KARACHI, Feb 4: A team of the city government’s agriculture and poultry officials on Monday sealed a poultry farm maintained by the Sindh Rangers near the Toll Plaza on the Super Highway after samples taken from its birds were tested positive for avian influenza by a laboratory in Islamabad.

Thousands of birds had already been culled by Rangers in the small hours of Sunday on the assumption that samples taken from the birds would be declared positive.

This was the second farm in the vicinity sealed by the authorities after declaring it affected with the deadly H5N1 bird flu virus over the past four days.

Around 1,200 birds had been culled earlier at a private farm by the surveillance staff and operation teams from the city district government. The birds culled by the teams were stuffed in large plastic bags for being affected with bird flu while thousands of birds had already died from the condition during the last week of January.

Sindh Poultry Director Dr Akbar Ali Soomro told Dawn that the Rangers were provided with the plastic bags and relevant sprays much before the release of bird samples results by the National Reference Laboratory (Poultry Diseases), Islamabad, and the Rangers killed the birds on their own.

He said: “I received the confirmation that the birds have been tested positive for H5N1 on Monday morning. Only then the information was passed on to district officials concerned to carry out the relevant exercise, including the anti-viral sprays inside the sheds and their surroundings, before sealing the farm in order to contain any further spread of the disease.”

Around 5,500 boiler birds died or were culled by the workers at the poultry farm maintained by the Rangers during the last six days.

══════════

#### [Using the information]
a) Reproduce the passage of the bird flu article that begins with the words containing "This was the" and ends with "on their own.".
b) According to the bird flu article, how many birds had been culled earlier at the private farm?
c) Continue the news report on the bird flu outbreak at Karachi poultry farms from the point where it stops.
The listing below is separate material and is unrelated to the article on the bird flu outbreak at Karachi poultry farms.

══════════

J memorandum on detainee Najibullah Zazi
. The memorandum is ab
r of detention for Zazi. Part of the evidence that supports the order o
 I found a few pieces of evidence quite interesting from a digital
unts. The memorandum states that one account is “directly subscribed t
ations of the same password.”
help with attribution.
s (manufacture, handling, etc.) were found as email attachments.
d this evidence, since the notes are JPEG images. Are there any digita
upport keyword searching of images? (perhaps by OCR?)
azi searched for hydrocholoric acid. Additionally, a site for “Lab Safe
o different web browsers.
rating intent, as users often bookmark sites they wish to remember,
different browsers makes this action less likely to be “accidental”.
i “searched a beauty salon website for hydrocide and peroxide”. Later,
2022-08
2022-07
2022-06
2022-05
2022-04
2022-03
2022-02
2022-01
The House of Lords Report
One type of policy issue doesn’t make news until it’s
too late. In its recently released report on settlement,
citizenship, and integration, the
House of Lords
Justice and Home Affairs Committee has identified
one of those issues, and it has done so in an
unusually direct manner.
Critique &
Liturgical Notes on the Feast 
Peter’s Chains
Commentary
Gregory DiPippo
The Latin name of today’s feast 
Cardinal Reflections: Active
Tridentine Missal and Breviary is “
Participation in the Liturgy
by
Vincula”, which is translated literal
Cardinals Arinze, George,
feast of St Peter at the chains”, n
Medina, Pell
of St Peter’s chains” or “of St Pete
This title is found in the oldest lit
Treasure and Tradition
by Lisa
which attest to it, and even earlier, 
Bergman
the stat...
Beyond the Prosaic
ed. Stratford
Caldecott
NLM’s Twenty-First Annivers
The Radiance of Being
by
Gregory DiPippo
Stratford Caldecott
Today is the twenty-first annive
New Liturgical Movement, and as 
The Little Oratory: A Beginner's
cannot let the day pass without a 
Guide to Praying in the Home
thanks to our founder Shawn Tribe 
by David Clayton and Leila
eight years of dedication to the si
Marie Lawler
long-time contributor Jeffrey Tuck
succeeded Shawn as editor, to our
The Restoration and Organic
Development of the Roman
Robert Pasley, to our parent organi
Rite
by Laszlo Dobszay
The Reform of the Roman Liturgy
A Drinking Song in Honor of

══════════

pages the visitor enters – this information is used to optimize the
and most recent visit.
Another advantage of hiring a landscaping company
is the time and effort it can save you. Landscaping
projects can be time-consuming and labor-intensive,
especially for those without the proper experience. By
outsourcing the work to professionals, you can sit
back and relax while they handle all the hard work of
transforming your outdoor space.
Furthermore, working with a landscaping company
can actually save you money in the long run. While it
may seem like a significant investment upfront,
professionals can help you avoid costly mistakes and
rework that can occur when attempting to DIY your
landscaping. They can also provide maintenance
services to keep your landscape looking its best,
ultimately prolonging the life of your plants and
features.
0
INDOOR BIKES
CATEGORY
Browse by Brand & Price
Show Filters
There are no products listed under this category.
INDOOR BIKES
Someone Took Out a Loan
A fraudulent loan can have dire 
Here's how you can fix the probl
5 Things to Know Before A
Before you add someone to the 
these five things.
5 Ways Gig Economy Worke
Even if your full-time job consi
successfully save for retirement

══════════

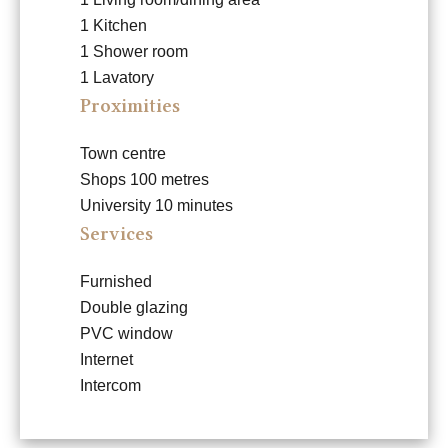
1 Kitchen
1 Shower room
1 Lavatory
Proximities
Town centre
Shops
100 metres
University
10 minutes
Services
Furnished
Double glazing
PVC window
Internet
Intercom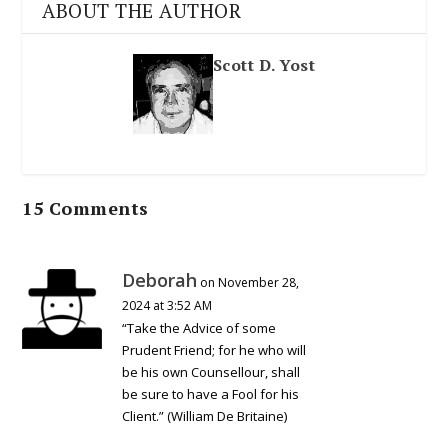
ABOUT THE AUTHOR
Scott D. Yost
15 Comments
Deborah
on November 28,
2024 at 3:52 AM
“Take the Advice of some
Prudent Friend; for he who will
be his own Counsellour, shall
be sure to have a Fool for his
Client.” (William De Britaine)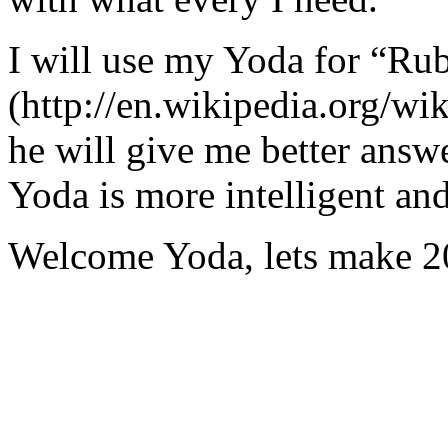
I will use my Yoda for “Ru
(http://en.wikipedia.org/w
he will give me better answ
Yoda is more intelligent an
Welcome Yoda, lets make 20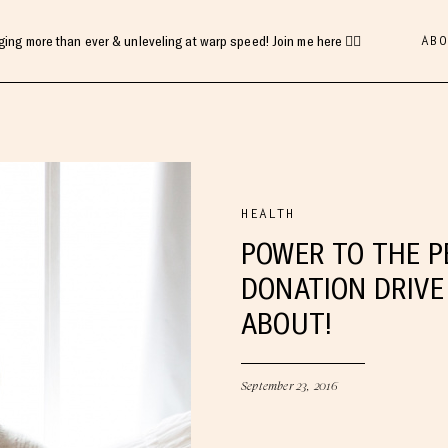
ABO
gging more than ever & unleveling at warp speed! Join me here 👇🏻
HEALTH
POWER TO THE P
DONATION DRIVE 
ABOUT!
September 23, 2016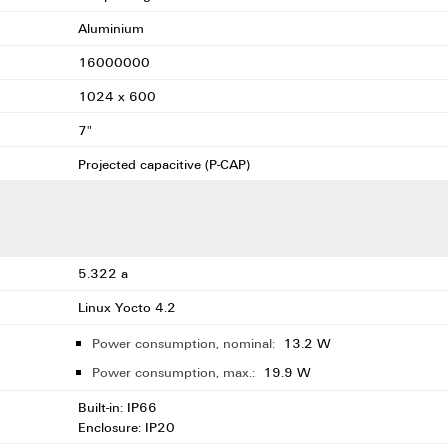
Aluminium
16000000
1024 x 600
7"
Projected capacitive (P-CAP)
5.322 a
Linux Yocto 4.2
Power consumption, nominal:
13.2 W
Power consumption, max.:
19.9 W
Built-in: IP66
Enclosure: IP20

══════════

#### [Answers to the problems]
a)
This was the second farm in the vicinity sealed by the authorities after declaring it affected with the deadly H5N1 bird flu virus over the past four days.

Around 1,200 birds had been culled earlier at a private farm by the surveillance staff and operation teams from the city district government. The birds culled by the teams were stuffed in large plastic bags for being affected with bird flu while thousands of birds had already died from the condition during the last week of January.

Sindh Poultry Director Dr Akbar Ali Soomro told Dawn that the Rangers were provided with the plastic bags and relevant sprays much before the release of bird samples results by the National Reference Laboratory (Poultry Diseases), Islamabad, and the Rangers killed the birds on their own.

b) Around 1,200 birds were culled there.

c)
In reply to a question, Dr Soomro said that the poultry directorate had collected information from other parts of the province as well and maintained that no case of bird flu had been reported from there so far. But, he said, he could not confirm whether samples from other birds had been collected and sent to Islamabad or not and mentioned that he would have to check his serological surveillance staff first.

Sources privy to the anti-bird flu exercises told Dawn that the Rangers and staff of the provincial government remained confused about the place where the farm workers could be shifted for relevant medical tests and observation. Till Monday evening, the workers could not be taken to any government hospital and they were kept at the Rangers’ camp set up near the infected poultry farm.

Gadap Town Health Officer Dr Khalil Ansari told Dawn that nine persons associated with the Rangers’ farm had been advised not to move in people. A medical team of the city government is visiting them twice a day for observation purposes and examining them for any symptoms like fever or flu type symptoms and chest congestions, he added.

Three poultry workers taken from another farm in the vicinity to the isolation ward of the civil hospital on last Friday were all well, he said, adding that they had not shown any sign of avian influenza virus so far.

The city government officials have, meanwhile, got a tip-off that a couple of farms located in the same vicinity are keeping peacocks, parrots and some other birds, sources said, adding that a surveillance team would visit the areas along the highway to ascertain the factual position and come up with the correct picture.